Sağlık Bakanlığı korona virüsü aşısında öncelikli gruba gazetecileri de ekledi.
Bu sevindirici haber ajanslara düştüğünde ya da bunu bir müjde olarak paylaşanlar bile bir süre sonra “bir ayrıntı” ile tepkilerini dile getirmeye başladı.
Öncelikli gruba sadece İletişim Başkanlığı tarafından Turkuaz basın kartı olan gazeteciler dahil edilmişti.
Peki, geriye kalan ve mevcut basın kartı sahip olmayanlar ne olacak?
Bazı basın gruplarında, “Sahada en azından eşit koşullarda virüse maruz kalanlar neden sağlıkta eşit değildi?” diye soranlar olmaya başladı.
Hatta birçok kişinin gazetecilik yapmadan bu karta sahip olduğu eleştirileri de gelmeye başladı.
Haklı bir tepki!
Sadece bir kurum üzerinden verilen kartlarla “gazetecilik” bir alanın insiyatifine bırakılmamalı.
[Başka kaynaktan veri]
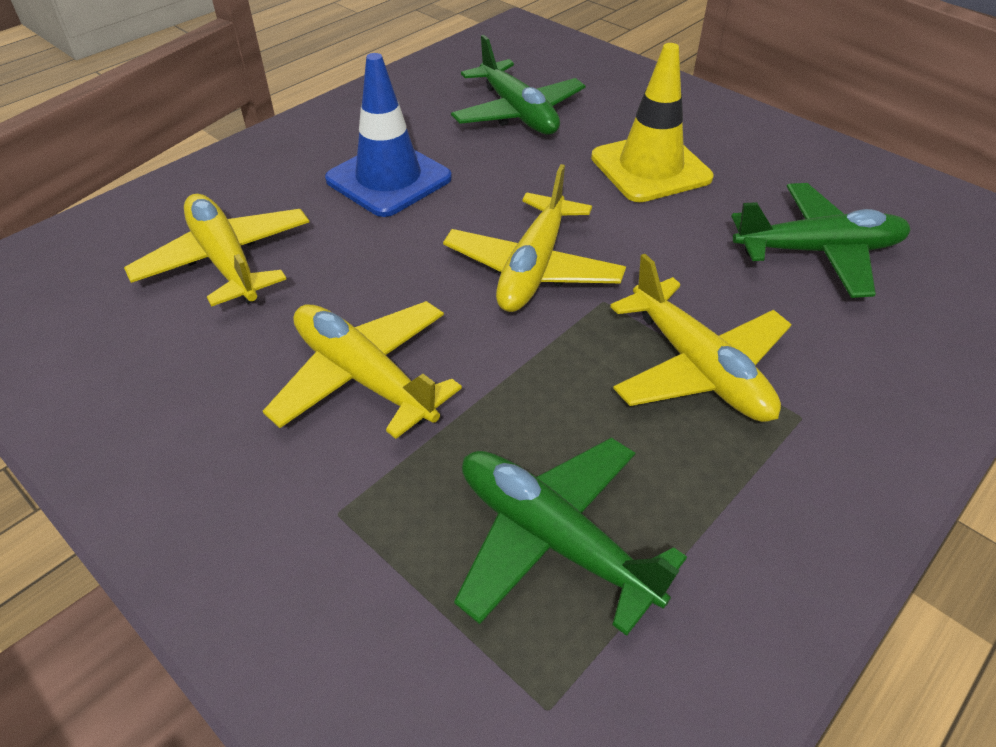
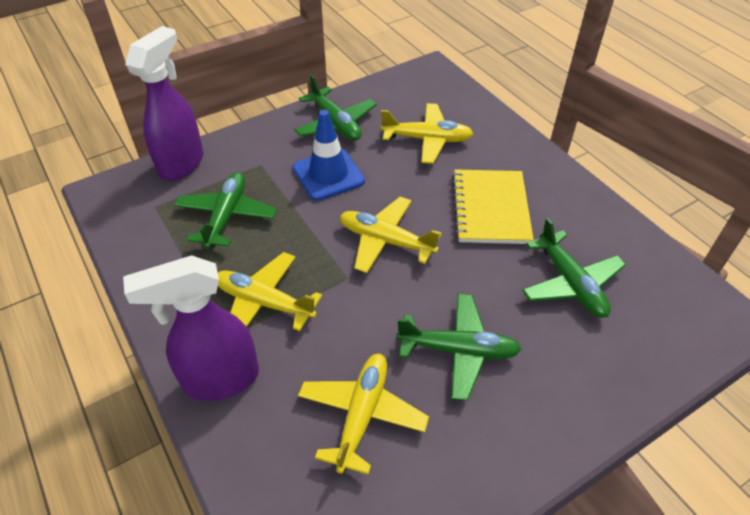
green plane: [451,35,585,135] [454,437,687,636] [731,183,911,298] = 3 -> [174,172,277,249] [294,75,377,141] [397,294,521,401] [522,218,626,318] = 4
purple spray bottle: none = 0 -> [123,255,259,401] [125,26,204,181] = 2
yellow notebook: none = 0 -> [452,169,534,244] = 1
yellow traffic cone: [591,43,713,202] = 1 -> none = 0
Meslek ile ilgili birçok çatı örgütüyle koordineli bu alan pekâlâ genişletmek mümkün ve bunun bir an önce yapılması da elzem.
Türkiye’de 2020 yılı sonu itibarıyla 15 bin 148 basın kartı sahibi basın mensubu olduğunu düşündüğümüzde; bu sayı hayli fazla, ancak sahada aktif olarak çalışan gazeteci sayısı bu rakamın çok üstünde.
Bu yüzden daha önce olduğu gibi; kabul görmüş meslek örgütlerinin de içinde olduğu bir komisyon tarafından basın kartlarının verilmesi gerek.
Aynı günlerde Cumhurbaşkanlığı İletişim Başkanlığı’nın Basın Kartı Yönetmeliği’nde yaptığı ”milli güvenlik ya da kamu düzenine aykırılık veya bunları alışkanlık edinme”, “gazetecilik meslek onurunu zedeleyecek işler yapılması” gibi gerekçelerle basın kartlarının iptal edilmesine yönelik kararı Danıştay tarafından iptal edildi.
Kararda mevcut yönetmeliğin gazetecileri baskı ve endişe altında tutacağına dikkat çekilirken basın kartının verileceği kişilerde aranacak şartları içeren temel ilkelerin, bu hakka keyfi bir şekilde müdahale edilmesini önleyecek şekilde düzenlenmesi gerektiği uyarısı yapıldı.
Kararın ardından Twitter hesabından açıklama yapan Cumhurbaşkanlığı İletişim Başkanı Fahrettin Altun ise “Basın Kartı yönetmenliğimizin bazı maddeleri Danıştay tarafından iptal edilmiş. Daha iyisini yapmak için derhal çalışmaya başladık. Görevde olduğumuz müddetçe ‘gazetecilik’ adı altında ‘terörizm propagandası’ yapanlarla mücadele edeceğiz. Terör seviciler boşuna sevinmesinler!” ifadelerini kullandı.
…
Baştan alacak olursak, gazetecilere verilen eksik aşı önceliğinin kapsamı bir an önce genişletilir.
Mesleki çatı örgütlerinin ve devletin ilgili kurumlarının katılımıyla 1947’den günümüzde dek 13 kez değiştirilen “Basın Kartı Yönetmeliği” hassasiyetler göz önünde bulundurularak yeniden düzenlenir.
Başbakanlık Basın Yayın Enformasyon Genel Müdürlüğü (BYEGM) Basın Kartı Komisyonu’nun 15 üyesinden biri iken anti demokratik uygulamalar nedeniyle komisyondan çekilen Türkiye Gazeteciler Cemiyeti (TGC), BYEGM yerine kurulan Cumhurbaşkanlığı İletişim Başkanlığı’nın –henüz kimlerden oluştuğu açıklanmayan- dokuz üyeli yapısını da antidemokratik buluyor.